Task to carry out:
Set down exactly the lines below between the line holding "right shoulder: (916, 681)" and the line holding "right shoulder: (470, 631)", inclusive; no other line belongs in the answer.

Information given:

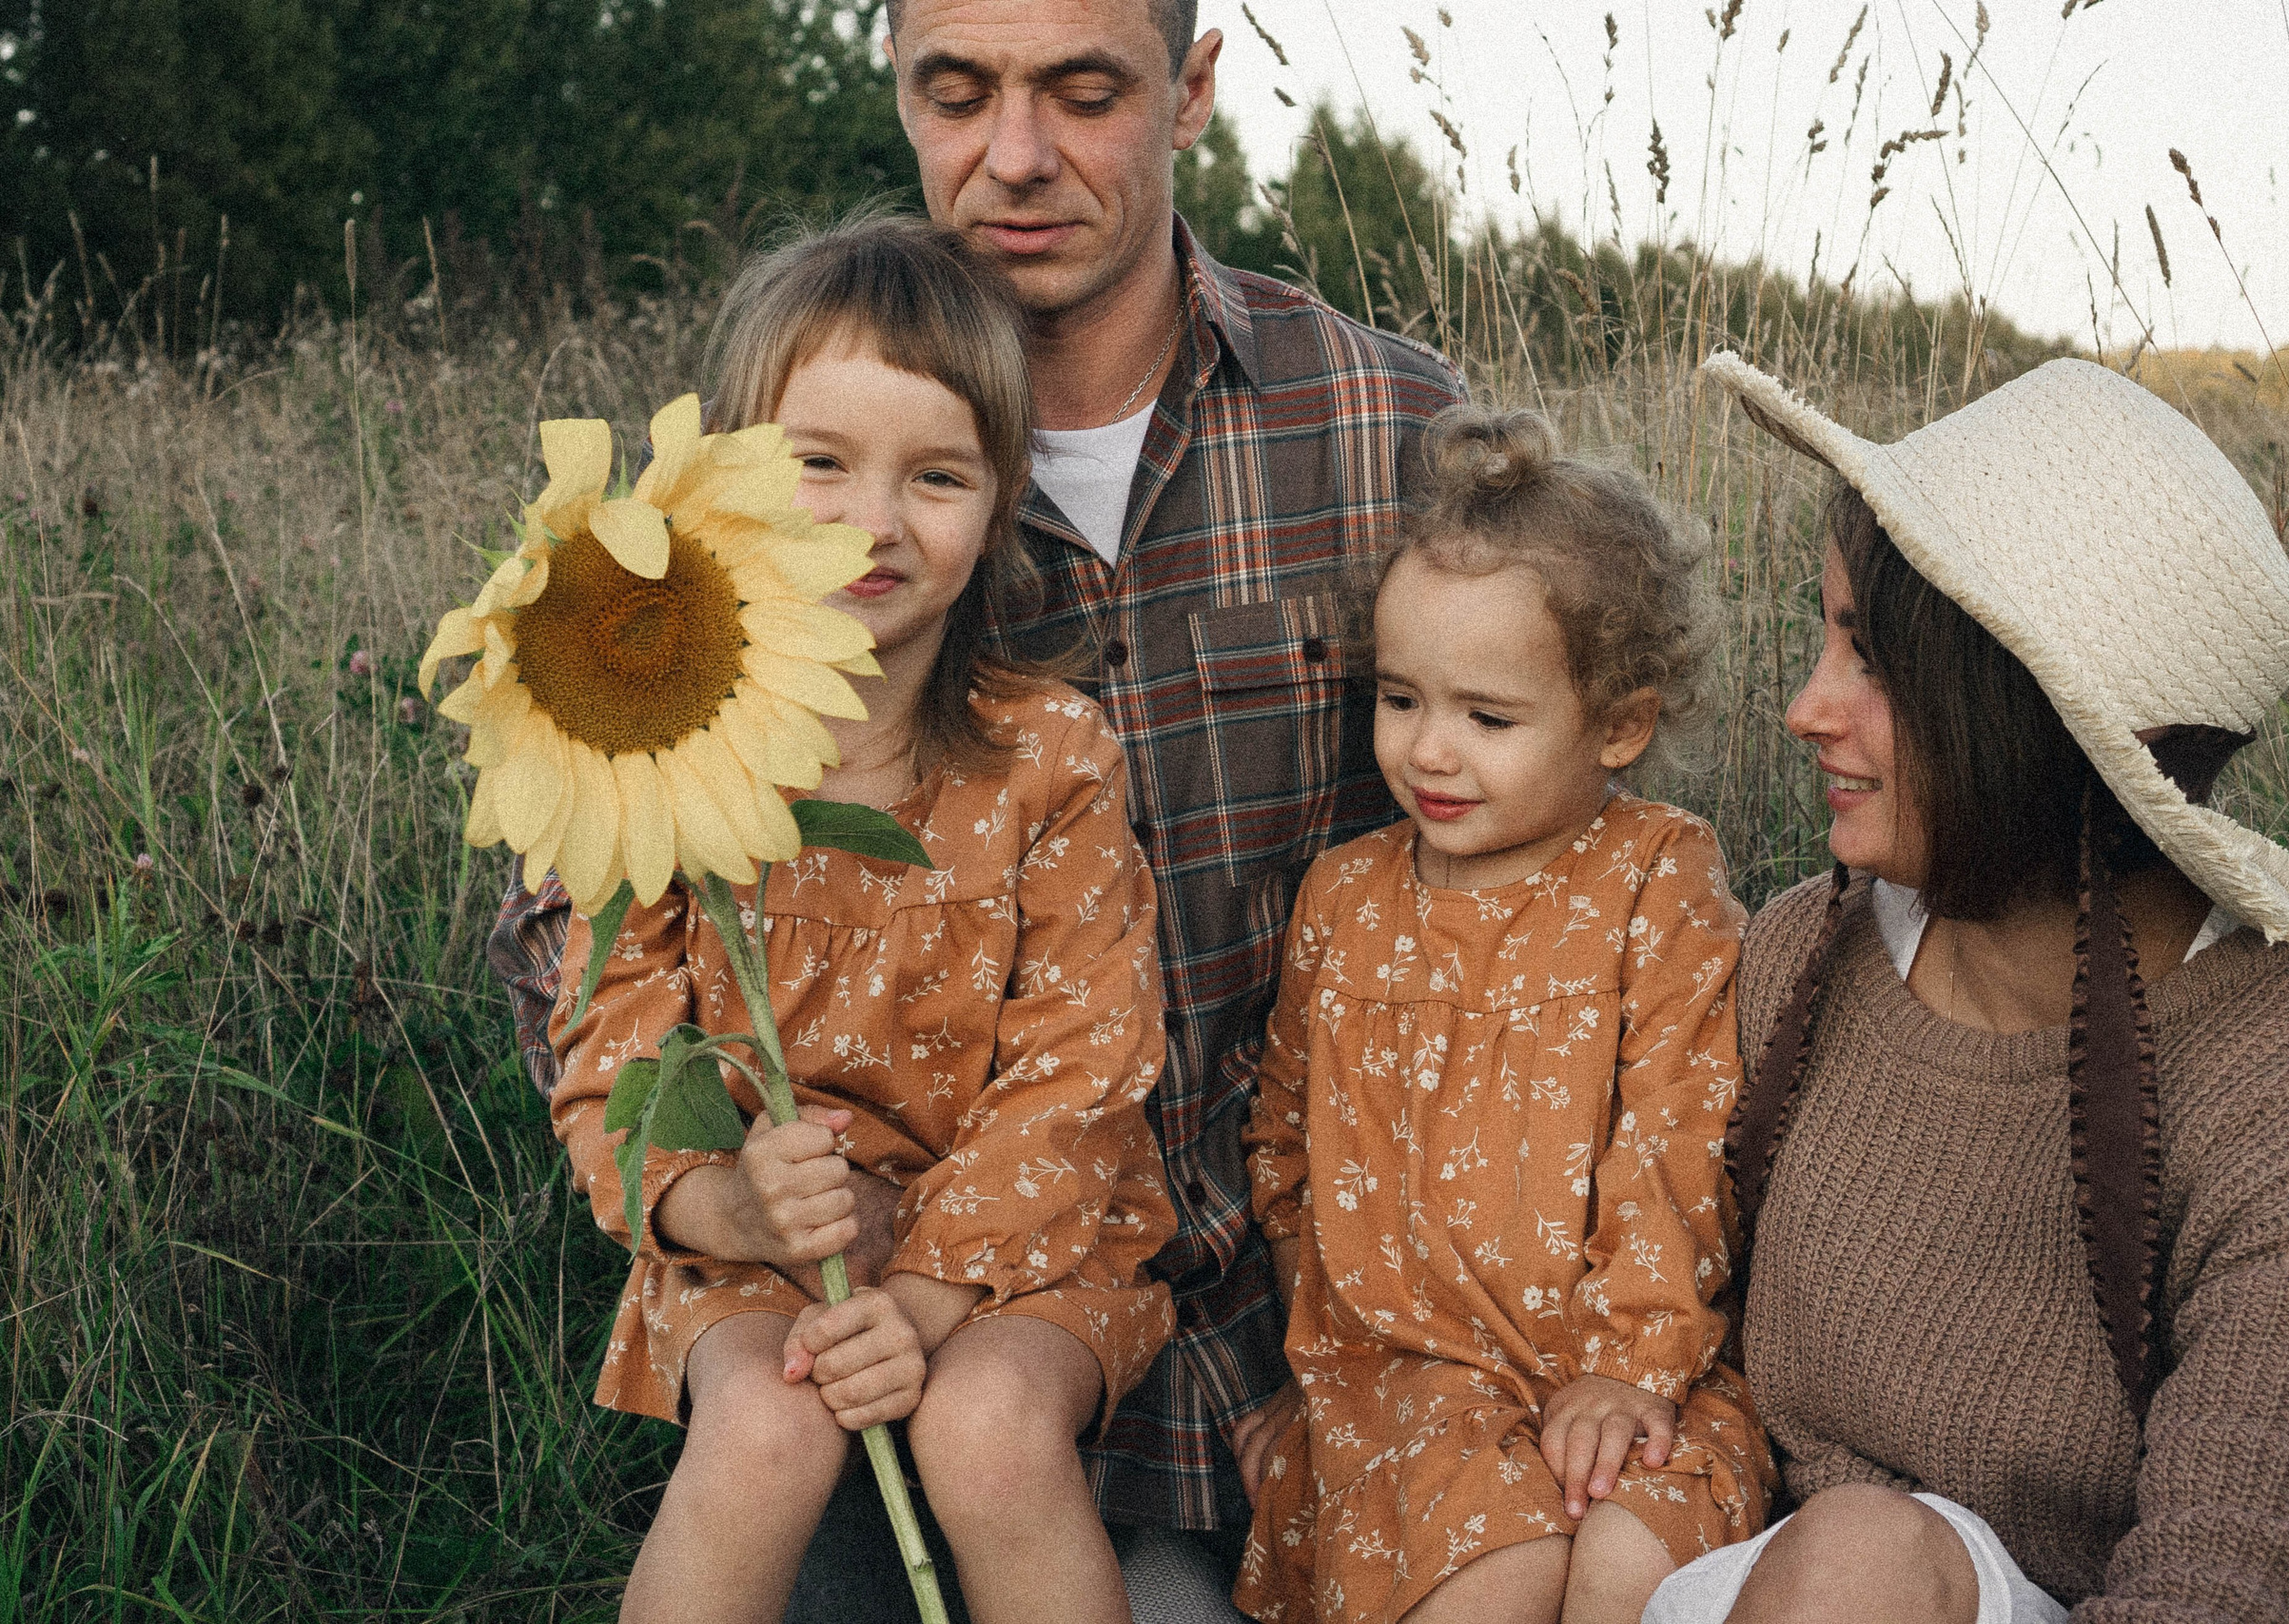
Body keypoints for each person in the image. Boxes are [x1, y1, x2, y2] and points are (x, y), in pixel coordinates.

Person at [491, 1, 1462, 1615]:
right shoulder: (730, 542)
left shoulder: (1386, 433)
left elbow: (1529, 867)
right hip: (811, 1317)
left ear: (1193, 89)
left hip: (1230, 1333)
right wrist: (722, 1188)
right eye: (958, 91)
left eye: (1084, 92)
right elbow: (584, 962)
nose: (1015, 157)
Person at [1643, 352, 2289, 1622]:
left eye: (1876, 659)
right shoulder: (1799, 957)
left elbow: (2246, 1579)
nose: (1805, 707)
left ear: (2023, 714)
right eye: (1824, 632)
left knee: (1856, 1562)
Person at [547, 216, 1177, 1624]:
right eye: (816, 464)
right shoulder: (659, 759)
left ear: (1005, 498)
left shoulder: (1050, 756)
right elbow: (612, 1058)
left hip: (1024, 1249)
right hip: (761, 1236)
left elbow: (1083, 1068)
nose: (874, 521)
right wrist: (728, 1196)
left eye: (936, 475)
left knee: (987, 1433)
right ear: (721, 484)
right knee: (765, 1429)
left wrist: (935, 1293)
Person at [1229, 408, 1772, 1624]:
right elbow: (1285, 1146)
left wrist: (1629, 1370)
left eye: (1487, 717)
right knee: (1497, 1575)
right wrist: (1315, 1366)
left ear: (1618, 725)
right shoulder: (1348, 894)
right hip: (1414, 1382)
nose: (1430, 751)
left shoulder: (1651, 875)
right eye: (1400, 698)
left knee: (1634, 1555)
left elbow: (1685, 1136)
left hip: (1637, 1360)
---
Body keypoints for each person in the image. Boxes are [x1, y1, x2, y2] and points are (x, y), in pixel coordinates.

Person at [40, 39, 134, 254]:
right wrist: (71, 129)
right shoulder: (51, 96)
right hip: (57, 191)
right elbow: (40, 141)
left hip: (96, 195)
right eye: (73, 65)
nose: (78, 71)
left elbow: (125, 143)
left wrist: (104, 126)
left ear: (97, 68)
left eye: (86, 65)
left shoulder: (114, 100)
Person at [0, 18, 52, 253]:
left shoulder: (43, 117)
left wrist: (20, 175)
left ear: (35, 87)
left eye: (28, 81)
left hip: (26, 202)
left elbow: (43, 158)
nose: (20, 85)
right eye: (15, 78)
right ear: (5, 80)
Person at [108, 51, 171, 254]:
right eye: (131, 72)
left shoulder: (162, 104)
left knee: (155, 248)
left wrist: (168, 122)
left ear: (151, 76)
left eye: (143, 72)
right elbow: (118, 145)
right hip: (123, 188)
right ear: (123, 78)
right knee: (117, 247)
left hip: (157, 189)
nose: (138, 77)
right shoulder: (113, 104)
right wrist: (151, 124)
--
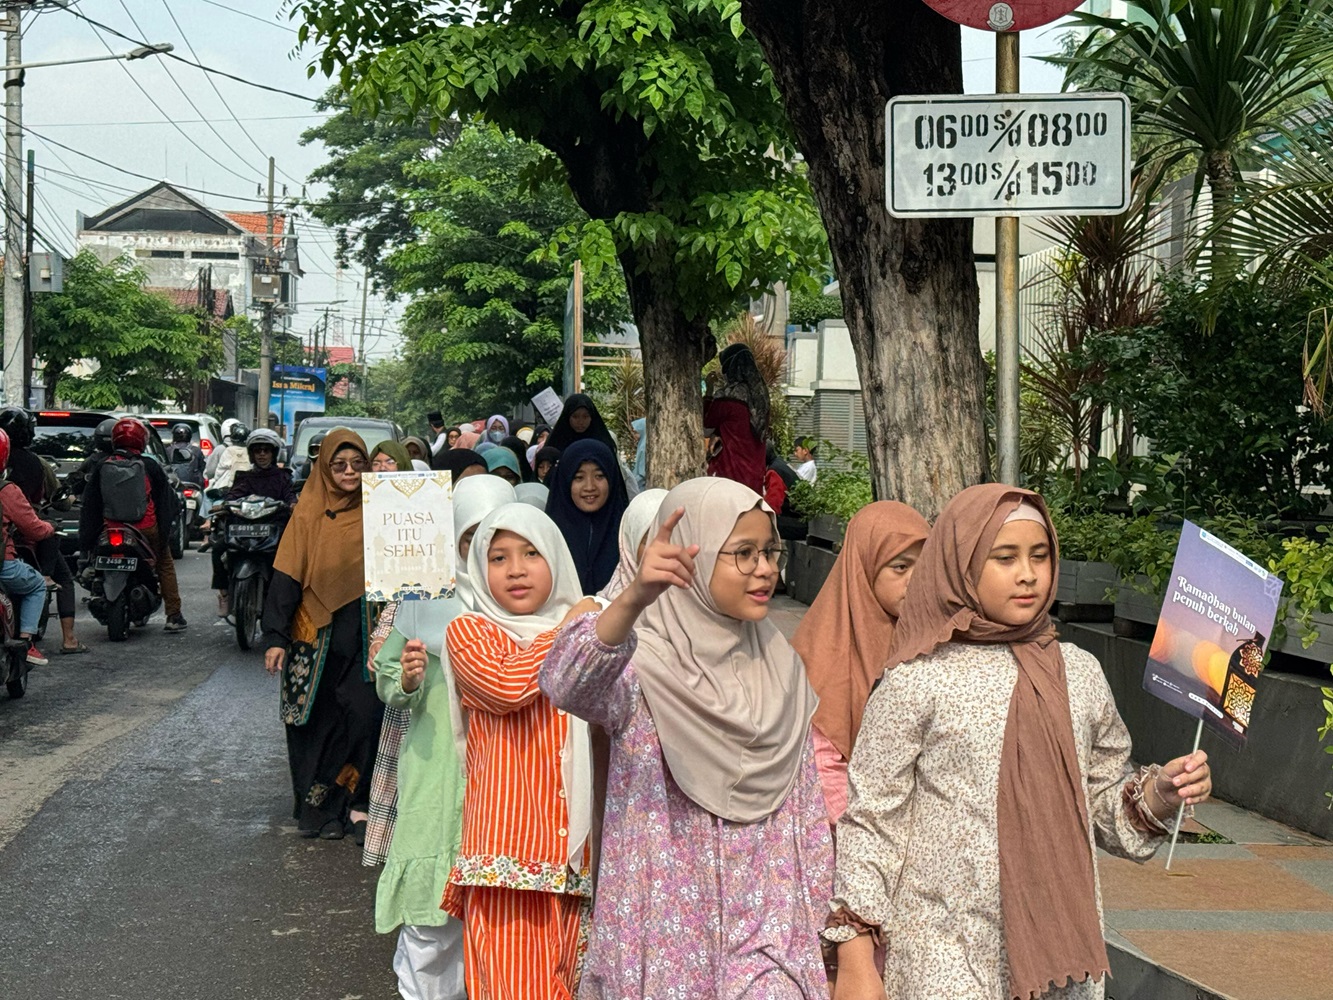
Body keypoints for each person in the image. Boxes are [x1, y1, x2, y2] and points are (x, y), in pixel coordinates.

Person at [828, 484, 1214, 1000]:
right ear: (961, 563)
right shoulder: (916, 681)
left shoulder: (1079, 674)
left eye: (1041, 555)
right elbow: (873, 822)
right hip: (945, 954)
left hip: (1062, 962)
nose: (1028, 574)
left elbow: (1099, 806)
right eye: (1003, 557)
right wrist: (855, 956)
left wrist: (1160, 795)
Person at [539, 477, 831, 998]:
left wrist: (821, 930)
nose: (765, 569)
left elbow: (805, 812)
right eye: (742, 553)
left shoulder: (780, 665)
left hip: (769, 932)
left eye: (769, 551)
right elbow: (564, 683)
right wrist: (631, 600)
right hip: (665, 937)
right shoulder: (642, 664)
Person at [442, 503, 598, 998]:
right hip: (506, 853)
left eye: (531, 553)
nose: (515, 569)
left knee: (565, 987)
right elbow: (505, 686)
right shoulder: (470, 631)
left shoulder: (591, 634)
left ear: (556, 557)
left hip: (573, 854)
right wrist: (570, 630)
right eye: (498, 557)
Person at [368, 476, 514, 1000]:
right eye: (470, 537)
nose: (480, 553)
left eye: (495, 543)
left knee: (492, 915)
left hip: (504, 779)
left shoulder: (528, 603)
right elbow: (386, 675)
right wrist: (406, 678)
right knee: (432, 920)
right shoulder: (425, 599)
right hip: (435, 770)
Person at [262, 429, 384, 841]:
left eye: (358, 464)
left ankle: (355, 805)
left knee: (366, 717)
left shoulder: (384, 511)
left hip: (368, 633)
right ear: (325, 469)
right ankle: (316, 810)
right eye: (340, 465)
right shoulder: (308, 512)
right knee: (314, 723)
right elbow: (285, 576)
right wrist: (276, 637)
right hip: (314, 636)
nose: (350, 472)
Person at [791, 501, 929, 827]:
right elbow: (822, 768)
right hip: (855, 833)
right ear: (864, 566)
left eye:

Your solution:
right shoulder: (916, 681)
left shoulder: (1079, 674)
left eye: (1041, 555)
right elbow: (873, 822)
right hip: (945, 954)
left hip: (1062, 962)
nose: (1028, 574)
left elbow: (1099, 806)
right eye: (1003, 557)
right wrist: (855, 956)
left wrist: (1160, 795)
Person at [539, 477, 831, 998]:
left wrist: (821, 930)
nose: (765, 569)
left elbow: (805, 812)
right eye: (742, 553)
left shoulder: (780, 665)
left hip: (769, 932)
left eye: (769, 551)
right elbow: (564, 683)
right wrist: (631, 600)
right hip: (665, 937)
right shoulder: (642, 664)
Person at [442, 503, 598, 998]:
right hip: (506, 853)
left eye: (531, 553)
nose: (515, 569)
left knee: (565, 987)
right elbow: (505, 686)
right shoulder: (470, 631)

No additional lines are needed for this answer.